** Selected excerpt **

Start of Block

R/fast.R
In ldsep: Linkage Disequilibrium Shrinkage Estimation for Polyploids

Documented in gl_to_gp ldfast pvcalc

###################
## FAST LD Correction
###################

#' Fast bias-correction for LD Estimation
#'
#' Estimates the reliability ratios from posterior marginal moments and uses
#' these to correct the biases in linkage disequilibrium estimation
#' caused by genotype uncertainty. These methods are described in
#' Gerard (2021).
#'
#' @section Details:
#'
#' Returns consistent and bias-corrected estimates of linkage disequilibrium.
#' The usual measures of LD are implemented: D, D', r, r2, and z
#' (Fisher-z of r). These are all \emph{composite} measures of LD, not
#' haplotypic measures of LD (see the description in \code{\link{ldest}()}).
#' They are always appropriate measures of association
#' between loci, but only correspond to haplotypic measures of LD when
#' Hardy-Weinberg equilibrium is fulfilled in autopolyploids.
#'
#' In order for these estimates to perform well, you need to use
#' posterior genotype probabilities that have been calculated using
#' adaptive priors, i.e. empirical/hierarchical Bayes approaches. There
#' are many approaches that do this, such as
#' \href{https://cran.r-project.org/package=updog}{\code{updog}},
#' \href{https://cran.r-project.org/package=polyRAD}{\code{polyRAD}},
#' \href{https://cran.r-project.org/package=fitPoly}{\code{fitPoly}}, or
#' \href{https://github.com/guilherme-pereira/vcf2sm}{\code{SuperMASSA}}.
#' Note that GATK uses a uniform prior, so would be inappropriate for
#' use in \code{ldfast()}.
#'
#' Calculating standard errors and performing hierarchical shrinkage of the
#' reliability ratios are both rather slow operations compared to just
#' raw method-of-moments based estimation for LD. If you don't need
#' standard errors, you can double your speed by setting
#' \code{se = FALSE}. It is not recommended that you disable the
#' hierarchical shrinkage.

End of Block

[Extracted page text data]
Start of Block

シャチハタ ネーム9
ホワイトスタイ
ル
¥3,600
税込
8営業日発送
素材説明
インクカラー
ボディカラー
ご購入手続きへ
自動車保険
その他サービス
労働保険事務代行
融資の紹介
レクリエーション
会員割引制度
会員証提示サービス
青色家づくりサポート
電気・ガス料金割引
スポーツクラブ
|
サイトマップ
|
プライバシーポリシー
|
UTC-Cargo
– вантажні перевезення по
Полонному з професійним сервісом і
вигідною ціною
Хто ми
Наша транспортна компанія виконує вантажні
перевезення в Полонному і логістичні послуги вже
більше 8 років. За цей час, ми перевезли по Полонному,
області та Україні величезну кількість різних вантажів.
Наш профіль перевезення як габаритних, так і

End of Block
Start of Block

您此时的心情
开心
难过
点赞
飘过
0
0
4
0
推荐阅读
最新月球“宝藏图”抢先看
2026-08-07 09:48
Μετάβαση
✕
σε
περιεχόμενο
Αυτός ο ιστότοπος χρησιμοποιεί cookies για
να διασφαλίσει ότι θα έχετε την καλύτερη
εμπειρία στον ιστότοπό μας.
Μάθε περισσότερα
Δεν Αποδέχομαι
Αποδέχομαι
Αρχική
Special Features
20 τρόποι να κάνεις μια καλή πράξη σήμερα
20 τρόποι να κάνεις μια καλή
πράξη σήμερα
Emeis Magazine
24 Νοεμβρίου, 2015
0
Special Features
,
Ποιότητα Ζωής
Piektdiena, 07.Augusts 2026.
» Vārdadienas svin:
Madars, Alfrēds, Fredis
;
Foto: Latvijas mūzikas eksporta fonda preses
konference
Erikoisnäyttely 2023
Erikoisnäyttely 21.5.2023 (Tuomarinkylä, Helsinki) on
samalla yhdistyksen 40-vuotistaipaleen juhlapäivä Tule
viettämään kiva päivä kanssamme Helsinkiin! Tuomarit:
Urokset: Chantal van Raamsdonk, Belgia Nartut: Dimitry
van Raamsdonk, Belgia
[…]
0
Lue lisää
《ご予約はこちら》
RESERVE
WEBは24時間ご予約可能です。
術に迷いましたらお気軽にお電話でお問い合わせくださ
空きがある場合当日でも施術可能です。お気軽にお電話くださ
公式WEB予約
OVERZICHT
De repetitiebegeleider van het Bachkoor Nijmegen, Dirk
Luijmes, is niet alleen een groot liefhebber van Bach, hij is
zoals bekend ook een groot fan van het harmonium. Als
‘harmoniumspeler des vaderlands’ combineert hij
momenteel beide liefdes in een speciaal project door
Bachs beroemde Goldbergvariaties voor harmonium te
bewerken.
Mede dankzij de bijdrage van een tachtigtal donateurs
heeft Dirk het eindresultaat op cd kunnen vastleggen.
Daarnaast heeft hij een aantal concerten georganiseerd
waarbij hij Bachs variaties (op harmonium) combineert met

End of Block
Start of Block

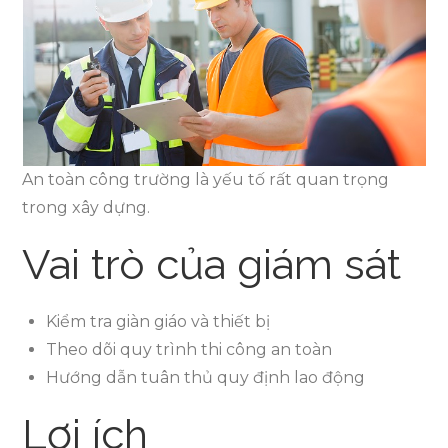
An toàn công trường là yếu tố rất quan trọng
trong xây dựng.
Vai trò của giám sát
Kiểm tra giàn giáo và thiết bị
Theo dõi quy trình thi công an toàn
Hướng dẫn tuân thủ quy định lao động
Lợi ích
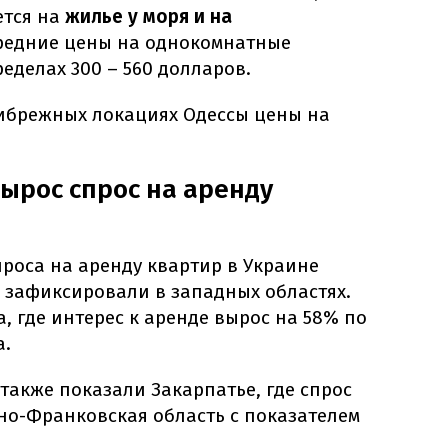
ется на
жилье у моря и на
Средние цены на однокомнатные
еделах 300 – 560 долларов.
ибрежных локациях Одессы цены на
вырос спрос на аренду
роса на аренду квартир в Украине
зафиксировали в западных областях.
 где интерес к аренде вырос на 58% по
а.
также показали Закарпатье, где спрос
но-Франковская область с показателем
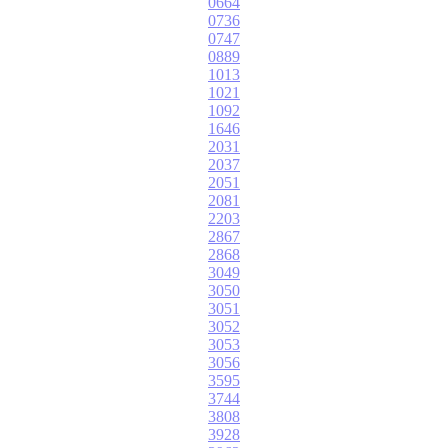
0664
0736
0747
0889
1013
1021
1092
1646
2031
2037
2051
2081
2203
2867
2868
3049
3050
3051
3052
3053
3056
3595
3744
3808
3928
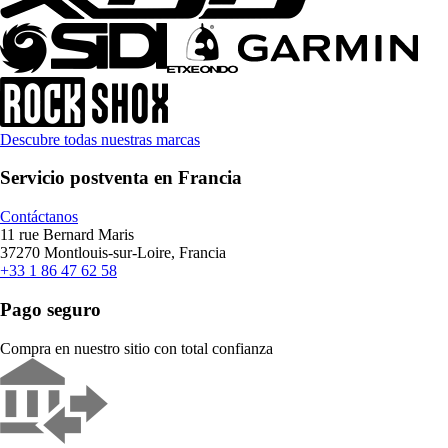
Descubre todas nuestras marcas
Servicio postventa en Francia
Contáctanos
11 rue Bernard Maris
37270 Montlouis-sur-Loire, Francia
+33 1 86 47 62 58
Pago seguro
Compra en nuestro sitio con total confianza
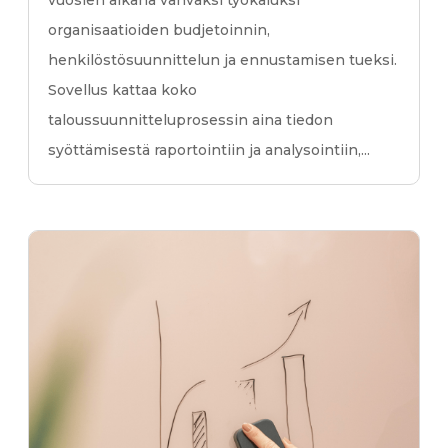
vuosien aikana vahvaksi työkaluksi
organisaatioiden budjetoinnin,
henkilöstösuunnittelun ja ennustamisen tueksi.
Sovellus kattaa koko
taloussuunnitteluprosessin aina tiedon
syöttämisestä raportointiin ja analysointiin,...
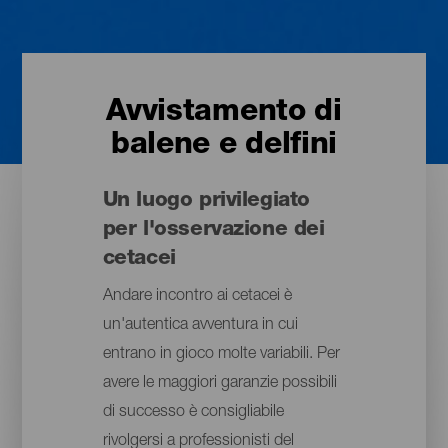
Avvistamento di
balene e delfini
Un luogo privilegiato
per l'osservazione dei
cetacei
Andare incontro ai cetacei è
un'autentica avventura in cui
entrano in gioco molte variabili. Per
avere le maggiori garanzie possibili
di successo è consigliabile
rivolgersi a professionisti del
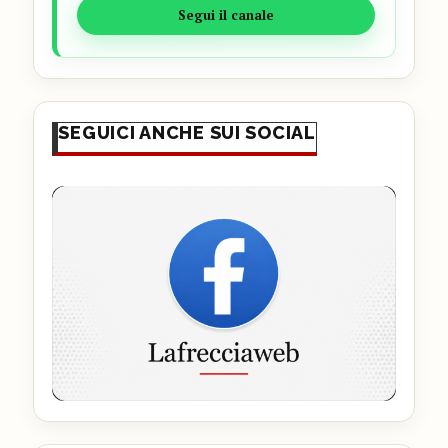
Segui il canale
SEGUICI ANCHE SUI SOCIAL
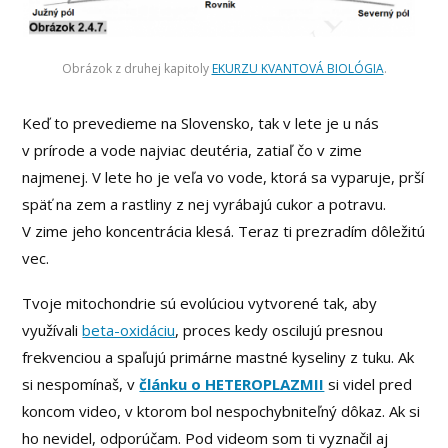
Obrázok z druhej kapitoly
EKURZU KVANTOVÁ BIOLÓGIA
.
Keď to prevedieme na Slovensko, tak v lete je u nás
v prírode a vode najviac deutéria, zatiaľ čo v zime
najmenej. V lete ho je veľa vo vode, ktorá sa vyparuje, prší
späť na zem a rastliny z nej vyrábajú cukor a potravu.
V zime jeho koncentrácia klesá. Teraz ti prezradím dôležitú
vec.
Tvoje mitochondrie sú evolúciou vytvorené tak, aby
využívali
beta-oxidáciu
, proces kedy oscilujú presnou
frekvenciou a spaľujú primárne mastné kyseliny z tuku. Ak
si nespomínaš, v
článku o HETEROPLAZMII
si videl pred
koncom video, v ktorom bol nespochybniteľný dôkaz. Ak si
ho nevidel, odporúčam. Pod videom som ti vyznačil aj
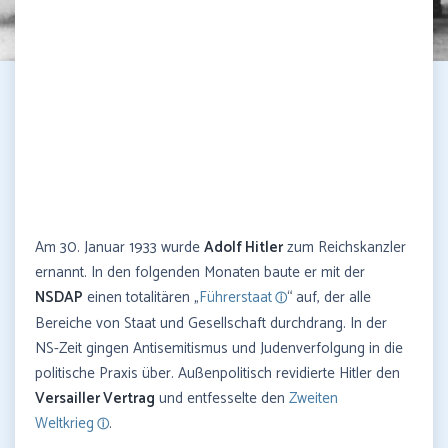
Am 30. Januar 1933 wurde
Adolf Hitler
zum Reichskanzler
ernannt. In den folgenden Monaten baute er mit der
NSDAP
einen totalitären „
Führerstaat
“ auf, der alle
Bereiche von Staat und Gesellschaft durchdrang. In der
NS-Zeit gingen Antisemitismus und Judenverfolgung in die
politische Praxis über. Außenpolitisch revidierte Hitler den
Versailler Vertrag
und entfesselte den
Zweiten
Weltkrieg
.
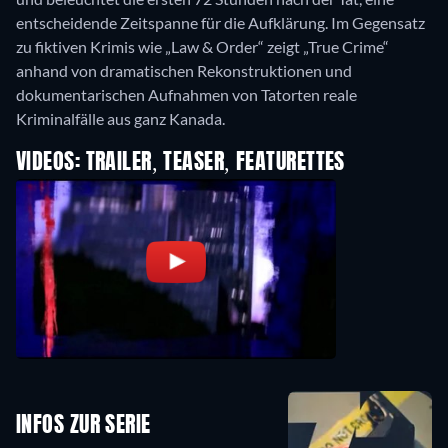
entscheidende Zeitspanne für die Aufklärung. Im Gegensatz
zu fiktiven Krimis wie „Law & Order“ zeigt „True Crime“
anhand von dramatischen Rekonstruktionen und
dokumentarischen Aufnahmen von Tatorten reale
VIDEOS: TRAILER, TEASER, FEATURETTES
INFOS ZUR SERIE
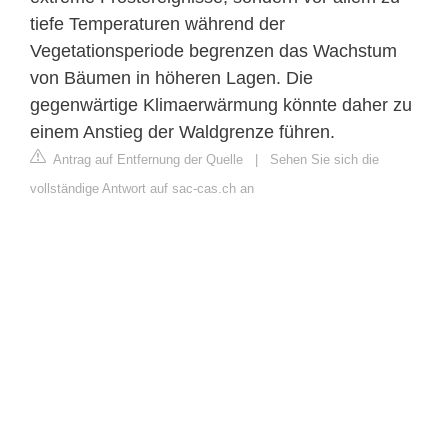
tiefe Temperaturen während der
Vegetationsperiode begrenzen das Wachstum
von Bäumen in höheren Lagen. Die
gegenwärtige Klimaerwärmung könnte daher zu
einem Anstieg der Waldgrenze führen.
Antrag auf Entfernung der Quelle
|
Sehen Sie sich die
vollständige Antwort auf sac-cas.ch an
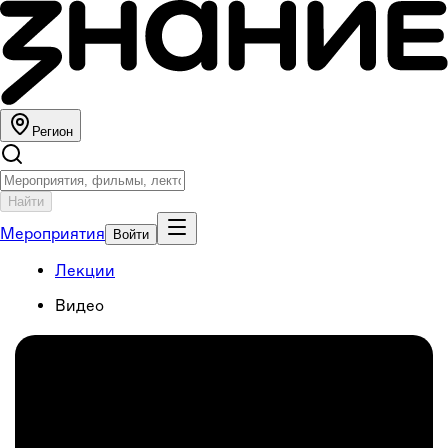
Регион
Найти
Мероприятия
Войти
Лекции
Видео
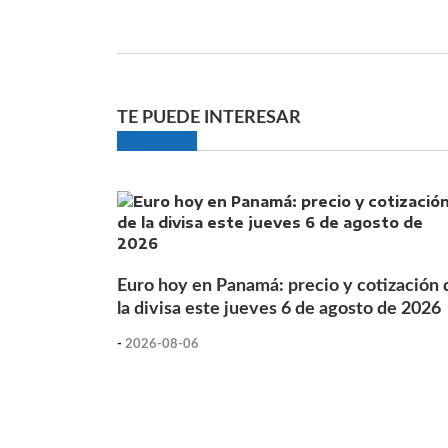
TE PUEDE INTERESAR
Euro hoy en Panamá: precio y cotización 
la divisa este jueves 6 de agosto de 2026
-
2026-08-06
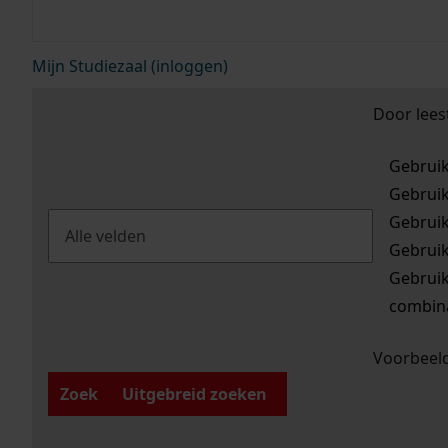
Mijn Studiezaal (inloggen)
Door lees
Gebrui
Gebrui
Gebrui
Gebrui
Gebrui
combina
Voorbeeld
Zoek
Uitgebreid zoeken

End of Block

** Task list **
(1) Lay out the part of the entries that opens with the line containing "Obrázok z druhej kapitoly" and closes with the line containing "INFOS ZUR SERIE" as a Markdown table with the columns Row and Line, numbering each row and skipping blank lines. Leave the pictures out of the table.
(2) Proceed with the ldfast documentation from the point where it stops.

** Responses to the exercise **
(1)
| Row | Line |
|---|---|
| 1 | Obrázok z druhej kapitoly |
| 2 | EKURZU KVANTOVÁ BIOLÓGIA |
| 3 | . |
| 4 | Keď to prevedieme na Slovensko, tak v lete je u nás |
| 5 | v prírode a vode najviac deutéria, zatiaľ čo v zime |
| 6 | najmenej. V lete ho je veľa vo vode, ktorá sa vyparuje, prší |
| 7 | späť na zem a rastliny z nej vyrábajú cukor a potravu. |
| 8 | V zime jeho koncentrácia klesá. Teraz ti prezradím dôležitú |
| 9 | vec. |
| 10 | Tvoje mitochondrie sú evolúciou vytvorené tak, aby |
| 11 | využívali |
| 12 | beta-oxidáciu |
| 13 | , proces kedy oscilujú presnou |
| 14 | frekvenciou a spaľujú primárne mastné kyseliny z tuku. Ak |
| 15 | si nespomínaš, v |
| 16 | článku o HETEROPLAZMII |
| 17 | si videl pred |
| 18 | koncom video, v ktorom bol nespochybniteľný dôkaz. Ak si |
| 19 | ho nevidel, odporúčam. Pod videom som ti vyznačil aj |
| 20 | Am 30. Januar 1933 wurde |
| 21 | Adolf Hitler |
| 22 | zum Reichskanzler |
| 23 | ernannt. In den folgenden Monaten baute er mit der |
| 24 | NSDAP |
| 25 | einen totalitären „ |
| 26 | Führerstaat |
| 27 | “ auf, der alle |
| 28 | Bereiche von Staat und Gesellschaft durchdrang. In der |
| 29 | NS-Zeit gingen Antisemitismus und Judenverfolgung in die |
| 30 | politische Praxis über. Außenpolitisch revidierte Hitler den |
| 31 | Versailler Vertrag |
| 32 | und entfesselte den |
| 33 | Zweiten |
| 34 | Weltkrieg |
| 35 | . |
| 36 | entscheidende Zeitspanne für die Aufklärung. Im Gegensatz |
| 37 | zu fiktiven Krimis wie „Law & Order“ zeigt „True Crime“ |
| 38 | anhand von dramatischen Rekonstruktionen und |
| 39 | dokumentarischen Aufnahmen von Tatorten reale |
| 40 | VIDEOS: TRAILER, TEASER, FEATURETTES |
| 41 | INFOS ZUR SERIE |

(2)
#'
#' Due to sampling variability, the estimates sometime lie outside of the
#' theoretical boundaries of the parameters being estimated. In such cases,
#' we truncate the estimates at the boundary and return \code{NA} for the
#' standard errors.
#'
#' @section Mathematical formulation:
#' Let
#' \itemize{
#'   \item{\eqn{r} be the sample correlation of posterior mean genotypes
#'       between loci 1 and 2,}
#'   \item{\eqn{a1} be the sample variance of posterior means at locus 1,}
#'   \item{\eqn{a2} be the sample variance of posterior means at locus 2,}
#'   \item{\eqn{b1} be the sample mean of posterior variances at locus 1, and}
#'   \item{\eqn{b2} be the sample mean of posterior variances at locus 2.}
#' }
#' Then the estimated Pearson correlation between the genotypes at
#' loci 1 and 2 is
#' \deqn{\sqrt{(a1 + b1)/a1}\sqrt{(a2 + b2)/a2}r.}
#' All other LD calculations are based on this equation. In particular,
#' the estimated genotype variances at loci 1 and 2 are
#' \eqn{a1 + b1} and \eqn{a2 + b2}, respectively, which can be
#' used to calculate D and D'.
#'
#' The reliability ratio for SNP i is defined by \eqn{(ai + bi)/ai}.
#' By default, we apply \code{\link[ashr]{ash}()} (Stephens, 2016)
#' to the log of these reliability ratios before adjusting the
#' Pearson correlation. Standard errors are required before using
#' \code{\link[ashr]{ash}()}, but these are easily obtained
#' using the central limit theorem and the delta-method.
#'
#' @param gp A three-way array with dimensions SNPs by individuals by dosage.
#'     That is, \code{gp[i, j, k]} is the posterior probability of
#'     dosage \code{k-1} for individual \code{j} at SNP \code{i}.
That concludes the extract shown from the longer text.